Is English turning into Newspeak? In George Orwell’s dystopian novel “Nineteen Eighty-Four,” Newspeak was Oceania’s obtuse language that conveyed a meaning opposite of its words and promised to eradicate freedom and independent thought in the future. “How could you have a slogan like ‘Freedom is slavery’ when the concept of freedom has been abolished?” Orwell’s character Syme says. “The whole climate of thought will be different. In fact there will be no thought, as we understand it now. Orthodoxy means not thinking not needing to think. Orthodoxy is unconsciousness.”
Today society is oversimplifying our language — ignoring grammatical structures, changing spelling, vaporizing concepts, truncating words, clouding connotations. We are losing our complex thought to that of the oversimplified and can no longer do what we cannot describe. Because language controls thought. Language controls all concepts and beliefs. It controls what we as humans can fathom. As once said by philosopher Wilhelm von Humboldt, “The diversity of languages is not a diversity of signs and sounds but a diversity of views of the world.”
This concept of the inability to think what cannot be said has been pushing its way into our culture since the time of Immanuel Kant. Kant was known as neither an empiricist nor a rationalist but as a philosopher who balanced the two parties of thought. He believed that one’s senses played a major part in helping to understand one’s environment, but at the same time there were “certain conditions” in the human mind that are contributive to our conception of the world. The limitations of one’s mind limits the scope of one’s understanding.
It is like wearing colored lenses: The tint shades your world and determines how you perceive it. Culture is no different. The principle of linguistic relativity states that because of the varying cultural concepts within different languages, thinking is affected in such a way that two people who speak different languages will behave differently. Culture has developed around what is known, what has been experienced, and what can be expressed in language.
The power of language is said to be immense, even if language becomes more simplified. “To communicate effectively, speakers must also conceptualize their own experience in terms of the concepts that speakers habitually apply to their own experiences,” writes anthropologist Sean O’Neill in “Cultural Contact and Linguistic Relativity Among the Indians of Northwestern California.” Language plays a fundamental role in the development of thought and, in communities such as those of Northwestern Indians, a fundamental role also in the development of beliefs and culture.
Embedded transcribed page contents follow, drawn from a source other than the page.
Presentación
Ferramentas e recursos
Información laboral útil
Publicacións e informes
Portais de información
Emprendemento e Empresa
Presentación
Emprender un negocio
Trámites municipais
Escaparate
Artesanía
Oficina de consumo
Without words that specifically denote a concept, the concept does not exist in the mind. In the world that George Orwell created for Winston Smith in “Nineteen Eighty-Four,” Syme develops Newspeak, a language that puts constraints on its vocabulary so no radical thoughts are possible. This entails that for every word, all synonyms and antonyms are expunged so that there cannot be any imagination in word choice. Next, all negative words are erased, because the primary purpose of such a language is to harness power, to make the people obedient to a point where the only answer is “Yes.”
Eventually, according to Syme, all abstract words would be gone, and there would be no ability to formulate concepts such as “freedom” or “rebellion.” The obliteration of such words makes ideas of “rebellion” and “justice” unfathomable. Even if one understands the definition or translation of a word, one can never think in that way because it is so foreign to one’s understanding. Without the word “freedom” there can be no freedom, because there is no such thing as freedom. That label does not correspond to any experience. Thus, the totalitarian government in “Nineteen Eighty-Four” cements its control. Similar strategies are being employed by governments around the world today.
Our governments and leaders have tried to create the illusion that Newspeak does give us the ability to think conceptually and make rational connections. But this is not the case. For instance, Newspeak allows us to talk ill of certain people or beliefs, but restricts the number of ways in which that rancor can be expressed. In Oceania, it would have been possible to say “Big Brother is ungood,” but the words necessary to explain why would not be available. Newspeak can only succeed if and only if thought is dictated by words.
In a study done by Benjamin Lee Whorf, a notable linguist who, along with his mentor, Sapir, helped coin the Sapir-Whorf hypothesis on linguistic determinism (language determines thought) and linguistic relativity (difference in language explains difference in thought), the language of the North American Hopi tribe was examined. It was found that the language has “mass noun and not many specific words.” Therefore, anything that flies has one word, whether it be an insect or a plane, and anything that does not have a form by which to group it does not exist. More specifically, Whorf looked at the Hopi concept of time, which has no nouns, but adverbs. To them, it is simply summer when it is hot, and winter when it is cold. Time is a cycle, not a definite block; it is just the act of “getting later.”